::: Exercise material :::
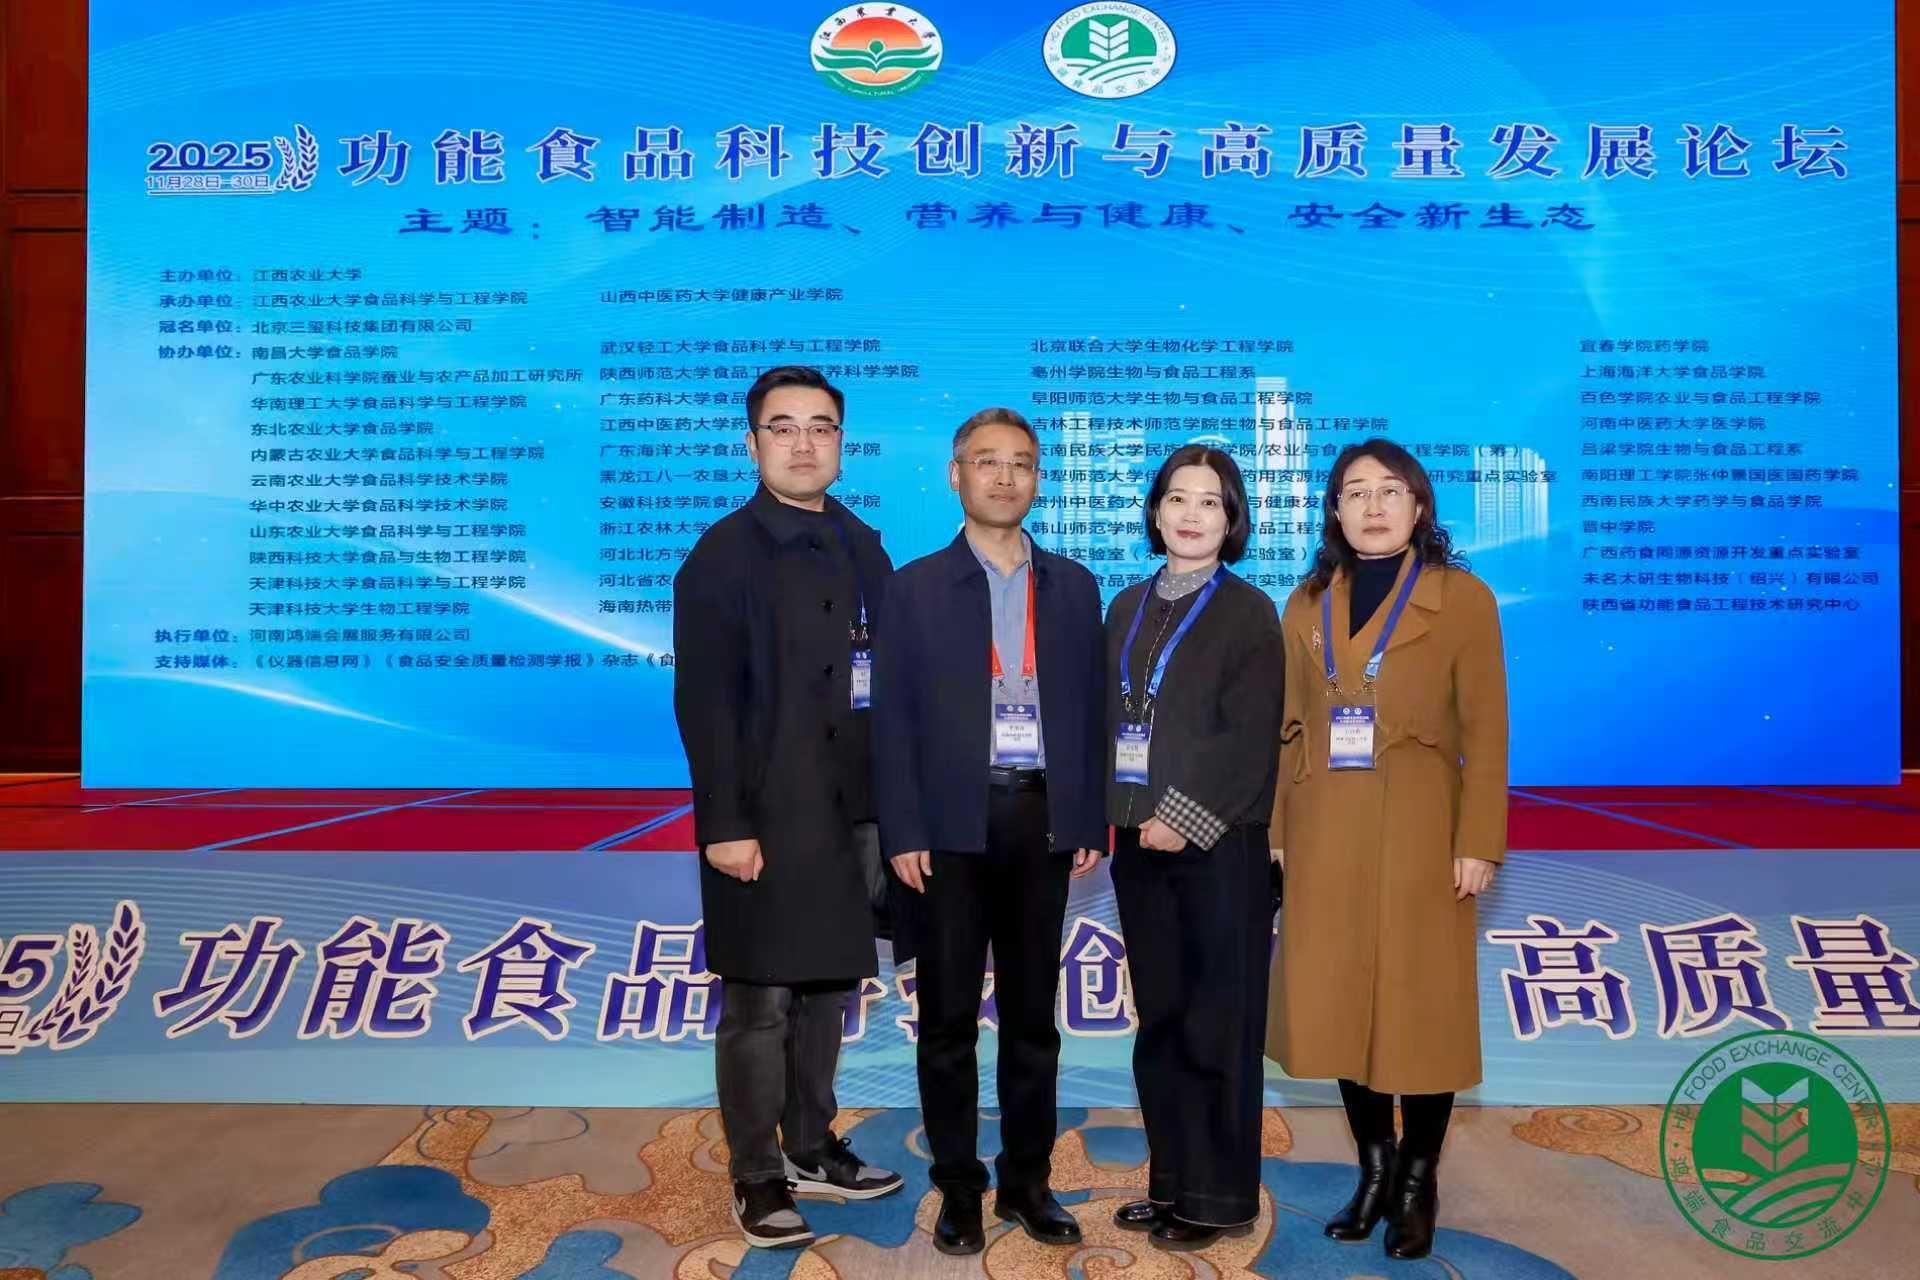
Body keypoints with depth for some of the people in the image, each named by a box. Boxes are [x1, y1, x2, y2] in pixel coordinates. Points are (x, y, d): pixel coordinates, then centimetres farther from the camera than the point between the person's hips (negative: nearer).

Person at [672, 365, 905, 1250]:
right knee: (759, 1005, 3)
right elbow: (703, 702, -13)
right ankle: (757, 1178, 19)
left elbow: (881, 682, 10)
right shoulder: (722, 554, -7)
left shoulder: (863, 550, 10)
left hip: (846, 815, 6)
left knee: (825, 992, 16)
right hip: (763, 820, -5)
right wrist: (725, 826, -17)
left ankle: (812, 1149, 32)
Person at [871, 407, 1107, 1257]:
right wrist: (902, 832, -9)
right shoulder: (915, 587, 2)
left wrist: (1090, 822, 2)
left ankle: (1026, 1182, 25)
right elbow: (893, 720, -2)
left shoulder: (1073, 585, 9)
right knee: (949, 1019, 6)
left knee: (1033, 1015, 11)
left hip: (1042, 819, 2)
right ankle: (958, 1189, 20)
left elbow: (1088, 709, 8)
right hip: (949, 824, -2)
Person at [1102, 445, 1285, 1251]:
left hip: (1218, 844, -5)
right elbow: (1110, 719, 13)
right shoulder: (1128, 607, 13)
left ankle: (1221, 1196, 14)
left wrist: (1187, 818, -16)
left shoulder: (1248, 612, -3)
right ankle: (1171, 1183, 24)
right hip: (1140, 842, 5)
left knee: (1218, 1023, 2)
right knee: (1159, 1021, 11)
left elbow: (1251, 740, -10)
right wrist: (1109, 815, 0)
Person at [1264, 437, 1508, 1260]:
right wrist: (1274, 828, 2)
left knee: (1421, 1005, 4)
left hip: (1419, 835, -3)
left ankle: (1419, 1184, 20)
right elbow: (1289, 729, 8)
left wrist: (1478, 842, -10)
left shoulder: (1462, 599, -1)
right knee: (1340, 1002, 9)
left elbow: (1486, 732, -5)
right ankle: (1374, 1170, 26)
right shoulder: (1307, 605, 10)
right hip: (1326, 837, 4)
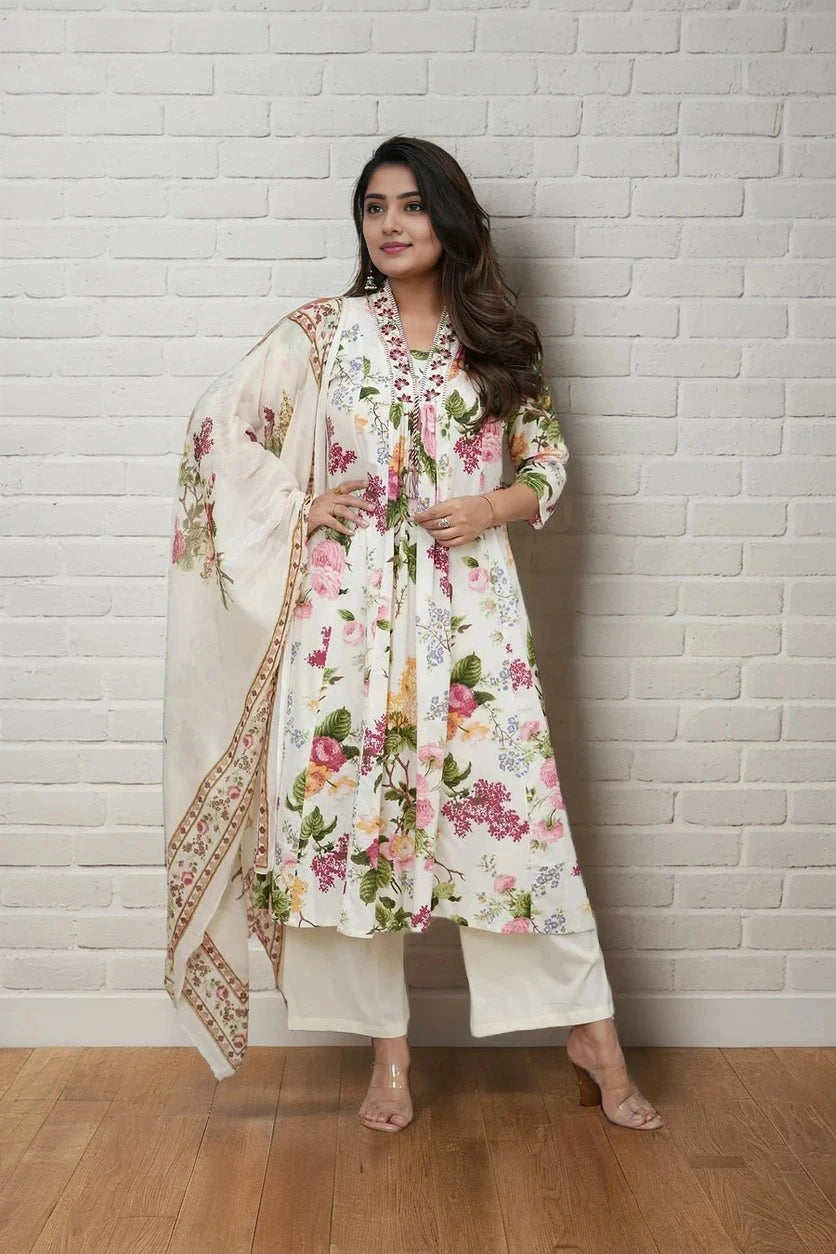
:::
**Task prompt:**
Reproduce every line of the material above without changing anything, and leave the pictures out.

**Exercise result:**
Body keypoints with depth for some of the people in the image, each named by a box. Boxes are [x1, y1, x2, y2] in pixel coordinates. Points are (x, y, d): pixel coordinates, then centimetres farther from the camera than the point between the person's hips (negative: nearer).

Person at [672, 365, 905, 1250]:
right knee: (759, 1005, 3)
right elbow: (703, 702, -13)
right ankle: (757, 1178, 19)
left elbow: (881, 682, 10)
right shoulder: (722, 554, -7)
left shoulder: (863, 550, 10)
left hip: (846, 815, 6)
left knee: (825, 992, 16)
right hip: (763, 820, -5)
right wrist: (725, 826, -17)
left ankle: (812, 1149, 32)
Person at [871, 407, 1107, 1257]:
right wrist: (902, 832, -9)
right shoulder: (915, 587, 2)
left wrist: (1090, 822, 2)
left ankle: (1026, 1182, 25)
right elbow: (893, 720, -2)
left shoulder: (1073, 585, 9)
right knee: (949, 1019, 6)
left knee: (1033, 1015, 11)
left hip: (1042, 819, 2)
right ankle: (958, 1189, 20)
left elbow: (1088, 709, 8)
right hip: (949, 824, -2)
Person at [1102, 445, 1285, 1251]:
left hip: (1218, 844, -5)
right elbow: (1110, 719, 13)
right shoulder: (1128, 607, 13)
left ankle: (1221, 1196, 14)
left wrist: (1187, 818, -16)
left shoulder: (1248, 612, -3)
right ankle: (1171, 1183, 24)
right hip: (1140, 842, 5)
left knee: (1218, 1023, 2)
right knee: (1159, 1021, 11)
left elbow: (1251, 740, -10)
right wrist: (1109, 815, 0)
Person at [1264, 437, 1508, 1260]:
right wrist: (1274, 828, 2)
left knee: (1421, 1005, 4)
left hip: (1419, 835, -3)
left ankle: (1419, 1184, 20)
right elbow: (1289, 729, 8)
left wrist: (1478, 842, -10)
left shoulder: (1462, 599, -1)
right knee: (1340, 1002, 9)
left elbow: (1486, 732, -5)
right ankle: (1374, 1170, 26)
right shoulder: (1307, 605, 10)
right hip: (1326, 837, 4)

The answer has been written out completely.